Smith’s Theory of Moral Sentiments Economic theorist Adam Smith proposes on his treatise Theory of Moral Sentiments the formation of a consciousness in the perspective of a leader, or in Rousseau’s/Hobbes’ context, a sovereign, in order to determine, apart from proper behavior, the rules and regulations that one must impose upon the subjects of society. Smith narrates: “We suppose ourselves the spectators of our own behavior, and to endeavor to imagine what effect it would, in this light produce upon us” (Smith 112).
In context of a sovereign, it is essential, according to Smith, to examine actions and decisions through a detached position wherein the leader supposes himself to be a common citizen that according to theory, provides the power and responsibility of governance. Thus, rules imposed upon the subjects of sovereignty should be taken into proper consideration by the sovereign, so as to measure the worth and value of behavior reflection upon society, according to Smith.
For example, a ruler’s ethical behavior is dependent on the laws in which he imposes over the ruled. Harsh policies that generally disfavor society imply that the ruler may be arrogant and selfish and therefore does not suit the position. Lenient policies on the other hand may imply a carefree attitude with the lack of seriousness that a good leader must possess.
Thus, rules and impositions should situate itself in the middle rather than the extreme and through Smith’s propositions, the leader must then view rules as an ordinary citizen. In relation to Hobbes’ and Rousseau’s social theories, the concept of the sovereign is created by the people and represents the general will. Therefore, there is an implication of a natural balance of power between the governed and the sovereign.

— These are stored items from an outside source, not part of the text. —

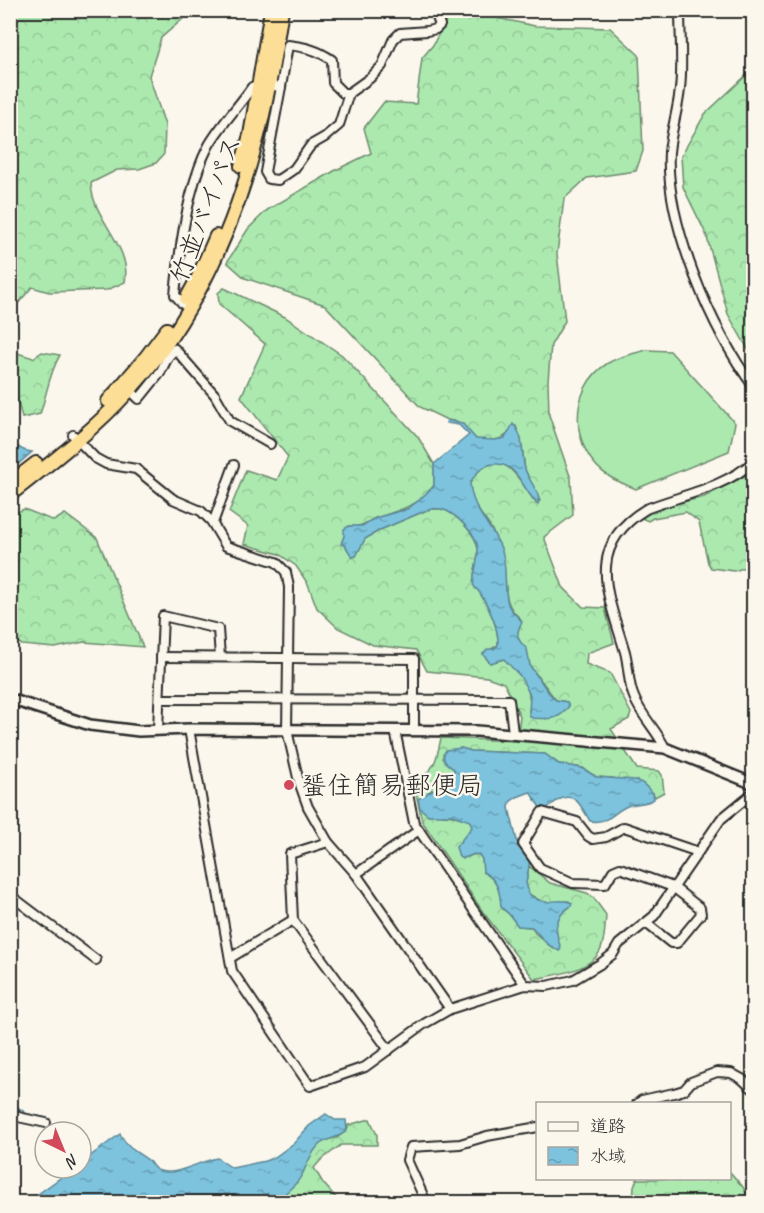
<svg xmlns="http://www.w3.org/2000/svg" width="764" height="1213" viewBox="0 0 764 1213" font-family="Caveat,'Klee One',sans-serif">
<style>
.forest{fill:url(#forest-crowns);stroke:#6c8a6d;stroke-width:1.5}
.pitch{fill:#ace9af;stroke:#6c8a6d;stroke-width:1.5}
.water{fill:url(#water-ripples);stroke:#5c8696;stroke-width:1.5}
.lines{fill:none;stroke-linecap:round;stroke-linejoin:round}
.stream{stroke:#5c8696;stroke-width:2}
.minor-casing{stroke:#2b2b2b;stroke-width:12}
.tertiary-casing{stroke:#2b2b2b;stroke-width:14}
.trunk-casing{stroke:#2b2b2b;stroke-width:16}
.minor{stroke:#fbf7ec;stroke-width:8}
.tertiary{stroke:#fbf7ec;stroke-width:9}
.trunk{stroke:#fcde96;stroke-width:12}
.poi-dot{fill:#d1495b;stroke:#fbf7ec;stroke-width:2}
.labels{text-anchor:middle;stroke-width:5;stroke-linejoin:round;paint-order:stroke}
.street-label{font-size:26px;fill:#2b2b2b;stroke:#fbf7ec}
.poi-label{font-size:26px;fill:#2b2b2b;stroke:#fbf7ec;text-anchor:start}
</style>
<defs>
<pattern id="forest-crowns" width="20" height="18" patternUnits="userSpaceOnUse" patternTransform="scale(1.5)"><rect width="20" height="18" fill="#ace9af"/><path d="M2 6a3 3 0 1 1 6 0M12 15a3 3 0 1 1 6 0" fill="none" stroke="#94c897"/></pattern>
<pattern id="water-ripples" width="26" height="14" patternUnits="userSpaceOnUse" patternTransform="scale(1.5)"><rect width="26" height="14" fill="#7dc3de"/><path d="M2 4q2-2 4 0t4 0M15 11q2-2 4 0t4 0" fill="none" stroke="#679fb4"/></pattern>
</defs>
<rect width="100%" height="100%" fill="#fbf7ec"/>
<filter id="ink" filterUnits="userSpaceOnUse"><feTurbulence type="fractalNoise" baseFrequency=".0167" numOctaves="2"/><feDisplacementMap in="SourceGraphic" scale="12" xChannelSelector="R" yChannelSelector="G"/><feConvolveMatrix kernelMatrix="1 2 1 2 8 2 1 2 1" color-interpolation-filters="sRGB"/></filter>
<g filter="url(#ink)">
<!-- forest -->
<g class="forest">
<path d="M11,10L192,11L161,38L149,76L165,125L164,154L156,163L139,169L117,170L91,183C92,220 132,245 125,282L107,290L49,292L32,287L11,312Z"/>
<path d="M450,11H465L535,26L610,28L639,55L643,151L636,171L587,178L564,199L557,254L565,321L551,345L548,381L549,415L571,479L573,515L544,537L563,587L583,607L605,608L614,643L587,653L586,664L610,673L631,713L629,719L611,729L637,769L659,771L662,775L664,792L655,797L653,793L613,778L596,777L583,768L559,764L545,754L471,751L461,748L443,754V759L454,769V771L439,786L428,792L443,815L463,817L470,821L472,827L468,857L474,854L479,855L482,859L483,872C500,881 499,895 504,910L509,914L518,926L532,927L535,933L554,949L560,946C553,929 554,916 571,906L569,901L544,903L529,894L526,884L529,866L550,883L587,893L593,897L606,915C605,926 605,939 601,949C592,971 554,975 534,979L483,912L422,821L414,784C435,769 436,763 441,738L517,741L520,716L504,683L487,677L427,671L416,650L373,645L338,628L317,608L308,584L296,566L279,554L244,544L248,526L229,512L246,470L277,480L288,457L241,397L265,344L219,304L218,293L224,288L285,317L342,355L418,437L434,464V485C420,507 398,510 376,518C366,522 362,528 349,526L342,541L353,557L356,556L365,539L380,530L427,510C432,509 436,508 441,509C455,512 476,534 478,549C479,561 471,577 474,585C477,594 475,585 480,593C489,607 499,628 498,645L483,654L490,663L504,659C521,673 533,689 529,711L546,719L569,706L567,702L556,700L530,666L528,655L519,642L517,635L521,619C499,601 509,584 503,560C500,551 497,539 492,530C484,516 473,507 470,490C469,482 472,476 479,471C508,447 521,485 536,503L540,501L525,470L522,446L516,426C503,441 495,442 476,439L459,422L447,420L420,407L325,305L245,278L227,262L248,229L267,210L336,170L371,153L364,128L384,102L416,104L422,58L433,45Z"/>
<path d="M753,69V358L728,314L706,234L683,187L681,156L705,114Z"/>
<path d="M11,351L33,358L42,352L60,355C49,373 47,394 40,414L22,418L18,402L11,401Z"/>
<path d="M753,468V568L750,566L734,571L711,568L708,563L699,522L686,512L653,518L648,521L641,518L658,508L704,497L745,476Z"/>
<path d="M24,509L54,521L65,514L97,538L143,647L84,642L55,648L22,645L11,638V524L13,514Z"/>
<path d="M370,1119L377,1135V1145H341L320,1161L314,1168L323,1183L340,1202H275L297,1182L308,1160L317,1146L323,1141L338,1137L347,1130L348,1125Z"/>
<path d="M730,1172L743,1187L751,1202H633L634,1186L637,1179L730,1178Z"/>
</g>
<!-- pitch -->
<path class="pitch" d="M647,350L670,351L735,423L729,451L636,489C627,485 618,482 610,477C569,452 567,388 608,363C619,356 635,353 647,350Z"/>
<!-- water -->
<g class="water">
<path d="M447,420L463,424L476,439L495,440L505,438L513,424C525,436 521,454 525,469C528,480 542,494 538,504C523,492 518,462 495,464C483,464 476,473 470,483C472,511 491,524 501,548C508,565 503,586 508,604C510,611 518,616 522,622C515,634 517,640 527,649L530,666L549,693L556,700L567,702L569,706C559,721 549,719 532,718L529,715L530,695L520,676L504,659L490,663L483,654L488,649H494L498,645C499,628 489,607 480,593C478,590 475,588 474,586C471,580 479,560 478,549C477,534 455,512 441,509C436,508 432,509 427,510L380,530L365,539L356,556L352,557L345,545L341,544L344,536V529L349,526H362L375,518L407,509L418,501L434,486V464L469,435L459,425L446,423Z"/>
<path d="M11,433C14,445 20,451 32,452L11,470Z"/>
<path d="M461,748L471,751L545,754L559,764L582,768L596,777L635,780L642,783L653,793L654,799C646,804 638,803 630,805C614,810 611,824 590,821C582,808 575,789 557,801C552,804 549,807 544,810L541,809L530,792L517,797L510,802L509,808L518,845L530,860L526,883L529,894C548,910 555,895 572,903L571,906C552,918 555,931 561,949L559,951L547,944L532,927L518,926L509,914L501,907C500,893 499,880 483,872L482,859L479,855L474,854L462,859L459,857L456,847L472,827L470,821L452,815H428L420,808L418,799L439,786L454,771V769C446,764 440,759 446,750Z"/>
<path d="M326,1114L335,1120H346L347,1130C340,1139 327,1137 318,1146C310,1155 307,1164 302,1175C296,1186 284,1194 275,1202H27L74,1168H81V1163L120,1134C130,1151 133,1149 148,1160C151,1163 153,1168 157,1170C174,1178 199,1161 217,1158L232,1168L265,1161L275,1157L294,1143L309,1126Z"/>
</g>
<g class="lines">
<!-- stream -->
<path class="stream" d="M10,1102L27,1114L50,1119"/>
<defs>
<g id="minor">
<path d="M680,10C680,36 683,63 680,89C678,110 671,131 669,152C665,222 712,332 754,387"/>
<path d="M281,87L288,45C305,47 318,50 332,60L333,83L343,93H349"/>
<path d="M183,304L175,295C179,252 188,186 208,147C218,128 239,106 252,87L259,84L281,87L265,172L269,179L278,180L294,169L311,145L325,137L339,125L349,93L370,78L382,66L393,40L400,33L427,31L436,29L440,25L435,12L431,10"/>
<path d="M130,390L139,399L160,373L168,357L175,349L215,395L230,421L270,444"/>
<path d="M73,435L95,458L106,464L136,469L173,499L201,511L211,521L226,546L276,562L286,572L289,587L287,730L299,782L308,807L328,842L356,874L450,1009"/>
<path d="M213,523L234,465"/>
<path d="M161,657L414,659V729"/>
<path d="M160,699L509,700L513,733"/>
<path d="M158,729L163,616L218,629L220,657"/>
<path d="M189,729L232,971L310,1086L365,1067L424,1024L450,1009L525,985L547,986L573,980L600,964L613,954L619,944L654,916L721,819L754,792"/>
<path d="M395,730L414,823L525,985"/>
<path d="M665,748C657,730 641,716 634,697C628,684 629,667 625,652C609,597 583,547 646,509C681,495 725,488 754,461"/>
<path d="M328,842L290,854L293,920L389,1050"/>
<path d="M356,874L419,830"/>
<path d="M10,895L96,960"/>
<path d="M646,923L671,943H677L701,914L700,908L673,887L620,868L613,871L605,884L573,883L540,868L523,844L542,812L577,822L588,836L593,839L606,837L624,827L698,852"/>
<path d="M230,958L293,920"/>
<path d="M637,1104L642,1100L674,1093L684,1090L691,1082L717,1072L731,1073L742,1079L754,1090"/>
<path d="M10,1109L18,1117L46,1123"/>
<path d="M426,1202L407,1160L411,1147L460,1144L487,1136L538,1127"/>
</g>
<path id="tertiary" d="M10,699L90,725L139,731L189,729L477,731L665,748L754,784"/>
<g id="trunk">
<path d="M241,166L250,135L271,10"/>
<path d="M186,299L198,277L216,236"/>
<path d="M108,401L145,358L167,329"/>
<path d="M10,483L36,463"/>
<path d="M10,495C52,462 95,429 130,390C195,318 234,229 258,136C269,95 275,52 282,10"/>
</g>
</defs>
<!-- minor casing -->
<use href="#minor" class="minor-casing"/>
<!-- tertiary casing -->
<use href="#tertiary" class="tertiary-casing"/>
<!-- trunk casing -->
<use href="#trunk" class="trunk-casing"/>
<!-- minor -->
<use href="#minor" class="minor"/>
<!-- tertiary -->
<use href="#tertiary" class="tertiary"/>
<!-- trunk -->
<use href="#trunk" class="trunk"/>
</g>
</g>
<!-- markers -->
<circle class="poi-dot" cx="289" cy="785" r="6"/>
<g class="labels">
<!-- street labels -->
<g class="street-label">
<text transform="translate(205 209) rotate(-69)" y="9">竹並バイパス</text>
</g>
<!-- poi labels -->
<g class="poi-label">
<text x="301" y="794">蜑住簡易郵便局</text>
</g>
</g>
<!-- margin -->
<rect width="764" height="1213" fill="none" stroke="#fbf7ec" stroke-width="36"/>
<rect x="18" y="18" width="728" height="1177" fill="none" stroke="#2b2b2b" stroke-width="2" filter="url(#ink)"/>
<!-- legend -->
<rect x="536" y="1102" width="195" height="78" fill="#fbf7ec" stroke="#a8a59f" stroke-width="1.5"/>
<rect x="548" y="1122" width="30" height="9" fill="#fbf7ec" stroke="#a8a59f" stroke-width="1.5"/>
<text x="590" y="1132" font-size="18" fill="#2b2b2b">道路</text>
<rect x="548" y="1147" width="30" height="18" fill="url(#water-ripples)" stroke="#a8a59f" stroke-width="1.5"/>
<text x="590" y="1162" font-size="18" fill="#2b2b2b">水域</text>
<!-- north arrow -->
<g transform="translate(63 1150) rotate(137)"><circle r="28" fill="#fbf7ec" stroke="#a8a59f" stroke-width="1.5"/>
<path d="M0-4.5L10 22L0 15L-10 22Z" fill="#d1495b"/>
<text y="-9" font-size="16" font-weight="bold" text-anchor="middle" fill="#2b2b2b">N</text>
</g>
</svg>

In Hobbes view, the sovereign’s duty is dictated or authored by the subjects and therefore cannot harm the governed whether through abuse or dereliction of duty; rather, the formation of laws and policies are in relation toward the fulfillment of the commonwealth’s purpose – that is, the preservation of peace. However, Hobbes monarchial standpoint does not entirely agree with Smith’s proposition since the monarch, utilizing the commonwealth’s purpose, has the power of censorship on speech, publication or any other form of expression that may disturb the peaceful status quo.
Thus, Smith’s proposal cannot be applied with Hobbes’s notion of government. However, Rousseau takes into consideration the general will of the populace that also gives right and power to the sovereign. But Rousseau does not imply the purpose of peace in his government; rather, he focuses on the general will as given power. The sovereign has then the duty to make sure that laws do not violate the freedom of every individual for it is they who had created power in the first place.